BNNR

Artifacts and Run Output

What you will find here

Real on-disk outputs produced by BNNR and consumed by report/dashboard/export flows.

When to use this page

Use this for experiment tracking, debugging missing outputs, and integration with external tooling.

Output directories

Configured by BNNRConfig:

  • checkpoint_dir
  • report_dir

Typical run structure:

report_dir/
  run_YYYYMMDD_HHMMSS/
    report.json
    events.jsonl
    run.log
    artifacts/
      xai/
      samples/
      candidate_previews/

Checkpoints are saved in checkpoint_dir.

Analyze output (bnnr analyze)

When you run bnnr analyze --model ... --data ... --output DIR, the following are written under DIR:

  • analysis_report.json — full analysis payload (metrics, per_class_accuracy, confusion, XAI, data_quality, failure_patterns, recommendations, extended fields; see keys below).
  • report.htmlself-contained HTML report: XAI/confusion overlay PNGs embedded as base64 when written by bnnr analyze or report.to_html(..., artifact_root=output_dir). Safe to share without sibling files.
  • artifacts/confusion_pairs/ (optional) — saliency overlays for top confused class pairs.
  • artifacts/class_examples/ (optional) — best/worst per-class XAI overlays.
  • artifacts/xai_examples/ (optional) — XAI overlays for high-confidence wrong predictions.
  • artifacts/data_quality/ (optional) — thumbnails from data quality analysis (embedded in HTML; paths also in JSON).
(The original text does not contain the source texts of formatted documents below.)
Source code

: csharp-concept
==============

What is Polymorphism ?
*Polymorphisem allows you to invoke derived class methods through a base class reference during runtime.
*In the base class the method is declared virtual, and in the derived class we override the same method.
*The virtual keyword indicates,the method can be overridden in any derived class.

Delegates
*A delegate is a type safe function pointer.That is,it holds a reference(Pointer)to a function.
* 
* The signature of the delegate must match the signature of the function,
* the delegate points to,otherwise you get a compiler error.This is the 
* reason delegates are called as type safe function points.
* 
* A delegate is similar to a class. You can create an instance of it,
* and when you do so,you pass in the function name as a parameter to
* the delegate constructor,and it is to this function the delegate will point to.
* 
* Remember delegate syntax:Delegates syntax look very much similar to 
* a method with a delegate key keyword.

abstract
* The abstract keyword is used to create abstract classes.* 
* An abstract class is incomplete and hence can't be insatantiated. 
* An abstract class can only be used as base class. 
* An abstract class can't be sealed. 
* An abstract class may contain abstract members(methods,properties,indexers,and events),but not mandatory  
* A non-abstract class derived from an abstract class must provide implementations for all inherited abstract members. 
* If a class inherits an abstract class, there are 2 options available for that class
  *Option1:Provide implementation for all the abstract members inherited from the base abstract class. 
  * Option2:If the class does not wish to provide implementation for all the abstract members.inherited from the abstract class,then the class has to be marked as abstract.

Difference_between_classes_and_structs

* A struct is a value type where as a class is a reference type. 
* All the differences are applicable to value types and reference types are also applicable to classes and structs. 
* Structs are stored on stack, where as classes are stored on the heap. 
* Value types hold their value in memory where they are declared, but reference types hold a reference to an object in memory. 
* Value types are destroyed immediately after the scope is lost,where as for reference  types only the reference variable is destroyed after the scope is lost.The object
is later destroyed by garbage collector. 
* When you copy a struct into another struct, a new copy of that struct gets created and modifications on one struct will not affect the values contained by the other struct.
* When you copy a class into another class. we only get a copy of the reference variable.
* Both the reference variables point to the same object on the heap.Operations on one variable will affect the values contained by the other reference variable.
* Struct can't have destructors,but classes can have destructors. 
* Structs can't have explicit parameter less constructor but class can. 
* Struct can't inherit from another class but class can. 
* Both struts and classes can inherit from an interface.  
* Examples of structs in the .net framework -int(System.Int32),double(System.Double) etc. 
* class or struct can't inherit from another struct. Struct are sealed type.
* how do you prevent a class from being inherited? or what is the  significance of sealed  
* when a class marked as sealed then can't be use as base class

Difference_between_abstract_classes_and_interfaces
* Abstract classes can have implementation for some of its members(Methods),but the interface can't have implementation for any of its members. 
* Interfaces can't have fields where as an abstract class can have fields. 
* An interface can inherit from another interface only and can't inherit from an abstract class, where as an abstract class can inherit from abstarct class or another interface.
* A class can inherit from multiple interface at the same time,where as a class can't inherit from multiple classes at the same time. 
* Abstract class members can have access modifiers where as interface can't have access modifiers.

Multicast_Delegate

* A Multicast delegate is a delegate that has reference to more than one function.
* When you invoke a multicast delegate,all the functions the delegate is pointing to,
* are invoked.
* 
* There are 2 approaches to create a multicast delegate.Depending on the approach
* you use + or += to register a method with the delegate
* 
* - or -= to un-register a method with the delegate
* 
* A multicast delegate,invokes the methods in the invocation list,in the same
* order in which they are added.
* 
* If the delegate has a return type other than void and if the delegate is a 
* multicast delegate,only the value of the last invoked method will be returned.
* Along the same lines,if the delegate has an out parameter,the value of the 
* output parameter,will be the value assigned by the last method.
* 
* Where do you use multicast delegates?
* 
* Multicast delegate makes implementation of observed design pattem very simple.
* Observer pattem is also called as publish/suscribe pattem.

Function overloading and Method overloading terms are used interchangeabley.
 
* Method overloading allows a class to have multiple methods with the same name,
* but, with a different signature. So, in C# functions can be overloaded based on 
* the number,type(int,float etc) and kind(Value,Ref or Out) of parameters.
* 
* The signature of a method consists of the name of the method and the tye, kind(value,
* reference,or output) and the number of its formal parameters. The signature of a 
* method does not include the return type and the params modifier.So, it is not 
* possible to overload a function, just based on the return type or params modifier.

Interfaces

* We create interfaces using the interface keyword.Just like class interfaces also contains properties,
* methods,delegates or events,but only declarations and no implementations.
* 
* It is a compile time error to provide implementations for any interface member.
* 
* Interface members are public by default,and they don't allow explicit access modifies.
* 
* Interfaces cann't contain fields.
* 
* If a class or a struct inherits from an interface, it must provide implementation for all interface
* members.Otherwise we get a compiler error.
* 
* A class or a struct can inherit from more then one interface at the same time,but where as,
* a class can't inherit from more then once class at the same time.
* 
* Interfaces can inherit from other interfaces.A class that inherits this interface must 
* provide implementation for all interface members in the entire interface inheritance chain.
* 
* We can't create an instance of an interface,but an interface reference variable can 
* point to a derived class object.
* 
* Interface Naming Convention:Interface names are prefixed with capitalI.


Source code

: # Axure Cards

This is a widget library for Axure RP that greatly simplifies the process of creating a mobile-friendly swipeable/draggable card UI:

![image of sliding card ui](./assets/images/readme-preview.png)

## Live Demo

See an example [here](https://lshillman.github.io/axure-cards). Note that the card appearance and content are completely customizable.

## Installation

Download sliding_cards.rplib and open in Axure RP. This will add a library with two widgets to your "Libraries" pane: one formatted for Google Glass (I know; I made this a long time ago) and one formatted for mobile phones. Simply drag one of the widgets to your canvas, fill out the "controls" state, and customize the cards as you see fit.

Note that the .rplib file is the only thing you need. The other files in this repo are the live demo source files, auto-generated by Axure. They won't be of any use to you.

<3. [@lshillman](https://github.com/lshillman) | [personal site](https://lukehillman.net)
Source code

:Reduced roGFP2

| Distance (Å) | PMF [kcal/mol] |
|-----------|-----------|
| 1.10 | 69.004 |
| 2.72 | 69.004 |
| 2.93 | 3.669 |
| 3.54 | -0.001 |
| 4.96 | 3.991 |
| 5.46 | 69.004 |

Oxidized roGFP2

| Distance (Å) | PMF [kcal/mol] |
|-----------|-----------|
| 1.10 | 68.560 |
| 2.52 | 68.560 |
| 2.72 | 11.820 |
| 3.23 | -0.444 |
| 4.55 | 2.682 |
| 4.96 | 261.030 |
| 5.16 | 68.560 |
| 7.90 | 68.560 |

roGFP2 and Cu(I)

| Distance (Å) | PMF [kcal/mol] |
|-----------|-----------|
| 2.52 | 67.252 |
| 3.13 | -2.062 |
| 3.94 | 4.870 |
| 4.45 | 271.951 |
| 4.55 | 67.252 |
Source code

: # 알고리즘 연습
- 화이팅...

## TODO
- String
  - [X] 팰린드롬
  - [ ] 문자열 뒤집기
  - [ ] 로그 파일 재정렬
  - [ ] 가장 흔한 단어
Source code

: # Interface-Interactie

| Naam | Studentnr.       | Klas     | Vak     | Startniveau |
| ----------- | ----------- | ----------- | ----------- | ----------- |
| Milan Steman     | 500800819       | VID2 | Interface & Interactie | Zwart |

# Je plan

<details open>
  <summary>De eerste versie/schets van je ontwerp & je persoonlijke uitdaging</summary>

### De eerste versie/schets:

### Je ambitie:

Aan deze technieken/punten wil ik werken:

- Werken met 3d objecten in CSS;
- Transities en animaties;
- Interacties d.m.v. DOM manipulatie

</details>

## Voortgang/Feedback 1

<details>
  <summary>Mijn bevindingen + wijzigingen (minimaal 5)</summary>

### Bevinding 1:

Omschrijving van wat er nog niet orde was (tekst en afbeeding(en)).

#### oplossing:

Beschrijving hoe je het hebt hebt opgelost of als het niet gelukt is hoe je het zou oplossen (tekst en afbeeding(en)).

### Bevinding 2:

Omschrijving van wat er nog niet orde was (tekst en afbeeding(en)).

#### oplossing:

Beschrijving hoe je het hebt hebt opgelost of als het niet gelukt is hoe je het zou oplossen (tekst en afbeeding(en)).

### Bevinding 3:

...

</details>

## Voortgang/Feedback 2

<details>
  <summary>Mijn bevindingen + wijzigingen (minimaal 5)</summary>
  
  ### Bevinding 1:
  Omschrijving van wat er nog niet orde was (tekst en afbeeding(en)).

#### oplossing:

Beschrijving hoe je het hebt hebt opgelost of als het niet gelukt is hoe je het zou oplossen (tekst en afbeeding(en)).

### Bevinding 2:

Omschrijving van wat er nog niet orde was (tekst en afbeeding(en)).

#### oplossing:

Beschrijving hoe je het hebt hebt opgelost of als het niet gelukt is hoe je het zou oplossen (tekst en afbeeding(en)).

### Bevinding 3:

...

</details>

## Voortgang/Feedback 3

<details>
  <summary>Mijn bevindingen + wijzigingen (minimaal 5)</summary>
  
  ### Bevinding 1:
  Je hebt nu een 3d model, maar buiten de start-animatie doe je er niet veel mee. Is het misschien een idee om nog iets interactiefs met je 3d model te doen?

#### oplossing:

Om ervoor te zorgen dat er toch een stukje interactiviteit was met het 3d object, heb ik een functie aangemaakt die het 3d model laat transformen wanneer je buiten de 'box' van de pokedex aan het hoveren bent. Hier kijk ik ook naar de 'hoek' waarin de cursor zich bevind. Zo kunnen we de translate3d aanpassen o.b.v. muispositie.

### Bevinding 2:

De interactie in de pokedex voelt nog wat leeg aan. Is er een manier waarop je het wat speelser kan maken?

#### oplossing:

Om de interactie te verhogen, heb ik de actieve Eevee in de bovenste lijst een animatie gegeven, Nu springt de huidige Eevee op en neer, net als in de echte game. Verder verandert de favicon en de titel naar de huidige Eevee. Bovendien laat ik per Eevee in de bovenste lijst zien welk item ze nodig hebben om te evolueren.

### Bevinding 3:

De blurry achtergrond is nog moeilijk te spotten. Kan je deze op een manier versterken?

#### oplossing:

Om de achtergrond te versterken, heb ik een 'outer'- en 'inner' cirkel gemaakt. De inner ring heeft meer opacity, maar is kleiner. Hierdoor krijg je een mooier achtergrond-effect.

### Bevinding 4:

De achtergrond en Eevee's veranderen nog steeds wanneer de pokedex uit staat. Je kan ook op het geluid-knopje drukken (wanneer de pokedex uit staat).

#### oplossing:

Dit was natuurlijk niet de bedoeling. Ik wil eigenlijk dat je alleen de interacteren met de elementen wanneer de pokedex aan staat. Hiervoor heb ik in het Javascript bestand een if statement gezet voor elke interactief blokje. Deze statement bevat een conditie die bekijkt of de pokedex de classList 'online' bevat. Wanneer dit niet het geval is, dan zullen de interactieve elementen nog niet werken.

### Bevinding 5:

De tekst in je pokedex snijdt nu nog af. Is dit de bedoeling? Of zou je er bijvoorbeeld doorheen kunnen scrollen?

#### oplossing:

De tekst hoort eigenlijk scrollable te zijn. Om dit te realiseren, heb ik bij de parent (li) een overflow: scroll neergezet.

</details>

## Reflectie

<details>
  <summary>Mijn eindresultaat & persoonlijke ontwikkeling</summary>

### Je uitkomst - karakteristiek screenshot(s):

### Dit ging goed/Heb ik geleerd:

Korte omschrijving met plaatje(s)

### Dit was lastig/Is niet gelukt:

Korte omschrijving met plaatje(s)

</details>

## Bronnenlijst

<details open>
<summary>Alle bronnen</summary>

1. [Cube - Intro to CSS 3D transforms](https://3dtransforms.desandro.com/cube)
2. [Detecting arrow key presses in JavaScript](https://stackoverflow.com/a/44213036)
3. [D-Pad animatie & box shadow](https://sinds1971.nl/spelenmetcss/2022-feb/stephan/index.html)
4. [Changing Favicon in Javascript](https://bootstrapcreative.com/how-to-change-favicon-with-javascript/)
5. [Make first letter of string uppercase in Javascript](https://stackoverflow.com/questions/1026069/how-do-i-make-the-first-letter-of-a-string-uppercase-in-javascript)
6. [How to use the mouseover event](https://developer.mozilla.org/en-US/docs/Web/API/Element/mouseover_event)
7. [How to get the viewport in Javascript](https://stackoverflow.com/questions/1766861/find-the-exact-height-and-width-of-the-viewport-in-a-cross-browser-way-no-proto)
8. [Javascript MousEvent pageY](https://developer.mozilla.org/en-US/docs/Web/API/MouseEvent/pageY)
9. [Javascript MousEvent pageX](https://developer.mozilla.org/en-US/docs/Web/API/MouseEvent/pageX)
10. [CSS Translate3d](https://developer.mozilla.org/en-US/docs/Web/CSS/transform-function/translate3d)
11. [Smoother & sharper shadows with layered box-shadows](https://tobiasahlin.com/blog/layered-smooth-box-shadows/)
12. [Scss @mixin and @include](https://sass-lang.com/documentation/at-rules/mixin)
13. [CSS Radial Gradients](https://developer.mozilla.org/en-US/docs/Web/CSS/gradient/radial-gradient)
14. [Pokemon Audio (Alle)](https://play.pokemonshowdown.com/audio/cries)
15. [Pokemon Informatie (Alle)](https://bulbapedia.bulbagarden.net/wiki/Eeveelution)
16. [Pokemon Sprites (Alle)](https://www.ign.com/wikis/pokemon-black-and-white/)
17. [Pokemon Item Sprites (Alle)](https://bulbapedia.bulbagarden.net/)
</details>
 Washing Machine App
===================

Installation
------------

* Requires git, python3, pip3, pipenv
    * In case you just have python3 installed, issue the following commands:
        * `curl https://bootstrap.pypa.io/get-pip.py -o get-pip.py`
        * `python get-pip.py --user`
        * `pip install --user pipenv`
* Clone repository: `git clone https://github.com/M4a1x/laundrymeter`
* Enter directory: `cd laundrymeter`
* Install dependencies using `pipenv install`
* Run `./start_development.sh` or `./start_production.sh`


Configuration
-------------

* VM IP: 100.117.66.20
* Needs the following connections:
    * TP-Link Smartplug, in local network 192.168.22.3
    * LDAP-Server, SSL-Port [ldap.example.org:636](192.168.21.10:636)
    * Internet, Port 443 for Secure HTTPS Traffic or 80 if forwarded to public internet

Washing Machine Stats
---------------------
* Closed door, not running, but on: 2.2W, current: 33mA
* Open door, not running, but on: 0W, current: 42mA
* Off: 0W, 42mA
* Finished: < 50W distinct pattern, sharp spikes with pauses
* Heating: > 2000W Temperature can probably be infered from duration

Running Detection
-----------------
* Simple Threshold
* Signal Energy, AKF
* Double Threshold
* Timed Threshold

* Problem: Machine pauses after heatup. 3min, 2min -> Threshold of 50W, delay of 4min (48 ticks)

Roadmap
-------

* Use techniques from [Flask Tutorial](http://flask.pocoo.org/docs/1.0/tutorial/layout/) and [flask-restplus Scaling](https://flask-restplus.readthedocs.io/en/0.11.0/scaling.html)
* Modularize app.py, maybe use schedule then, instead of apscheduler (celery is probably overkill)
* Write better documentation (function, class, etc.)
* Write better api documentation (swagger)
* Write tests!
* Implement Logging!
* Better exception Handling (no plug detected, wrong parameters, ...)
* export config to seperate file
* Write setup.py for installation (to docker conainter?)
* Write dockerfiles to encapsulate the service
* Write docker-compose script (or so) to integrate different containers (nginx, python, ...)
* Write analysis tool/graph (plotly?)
Structure of analysis_report.json (top-level keys, v0.2):

  • schema_version — report schema version string (aligned with package version since 0.4.8; legacy artifacts may use 0.2.1).
  • metrics — e.g. accuracy, f1_macro, loss.
  • per_class_accuracy — per-class counts and accuracy.
  • confusion — confusion matrix (format depends on task).
  • xai_insights, xai_diagnoses, xai_quality_summary — present when XAI was run.
  • data_quality — result of data quality analysis (warnings, duplicate_groups, summary).
  • failure_patterns — e.g. confused pairs, low XAI quality classes.
  • confusion_pair_xai, best_worst_examples — optional XAI overlay metadata (classification; written when XAI is enabled).
  • calibration_summary, analysis_scope, cv_results — optional sections depending on task and flags.
  • recommendations — list of text recommendations.
  • executive_summary — health status/score, key findings, top actions, critical classes.
  • findings — structured findings with evidence and interpretation.
  • recommendations_structured — structured recommendations linked to findings.
  • class_diagnostics, true_distribution, pred_distribution, distribution_summary.
  • failure_patterns_extended — extended failure taxonomy.
  • xai_quality_per_class, xai_examples_per_class — per-class XAI scores and overlay examples.
  • data_quality_summary — flattened dataset health summary for direct consumption by tools.
  • cv_results — optional cross-validation metrics (classification, when cv_folds > 1).

Schema orientation (classification vs multilabel):

  • Classification runs with rich XAI typically populate xai_insights, xai_diagnoses, and xai_quality_per_class.
  • Multilabel runs use a lightweight high-loss saliency path and primarily expose xai_examples_per_class (for example multilabel_high_loss) plus xai_quality_summary.multilabel_probe_count and xai_quality_summary.multilabel_xai_note.
  • Do not assume every XAI key is non-empty for every task; interpret XAI fields together with analysis_scope.task.

Analyze does not write to events.jsonl; it is standalone.

report.json

Generated by Reporter (src/bnnr/reporting.py).

Common top-level keys:

  • config
  • best_path
  • best_metrics
  • selected_augmentations
  • total_time
  • checkpoints
  • iteration_summaries
  • analysis

events.jsonl

Written when event_log_enabled=true (default). Each line is a JSON object with schema_version ("2.1", from bnnr.events.EVENT_SCHEMA_VERSION). Used by replay and export in src/bnnr/events.py and src/bnnr/dashboard/backend.py.

Common event types emitted by current code:

  • run_started
  • dataset_profile
  • probe_set_initialized
  • pipeline_phase
  • epoch_end
  • branch_created
  • branch_evaluated
  • branch_selected
  • sample_snapshot
  • sample_prediction_snapshot
  • xai_snapshot
  • pipeline_complete

Dashboard export artifacts

python3 -m bnnr dashboard export --run-dir <run_dir> --out <out_dir> writes:

  • index.html
  • data/events.jsonl
  • data/state.json
  • optional data/report.json
  • copied artifacts/
  • manifest.json

Operational checks

If replay/export appears empty, verify:

  • target run directory exists,
  • events.jsonl exists and is non-empty,
  • run was produced with event logging enabled (CLI keeps this enabled for train command).

For end-user dashboard operations (live/replay/mobile/QR), see dashboard.md.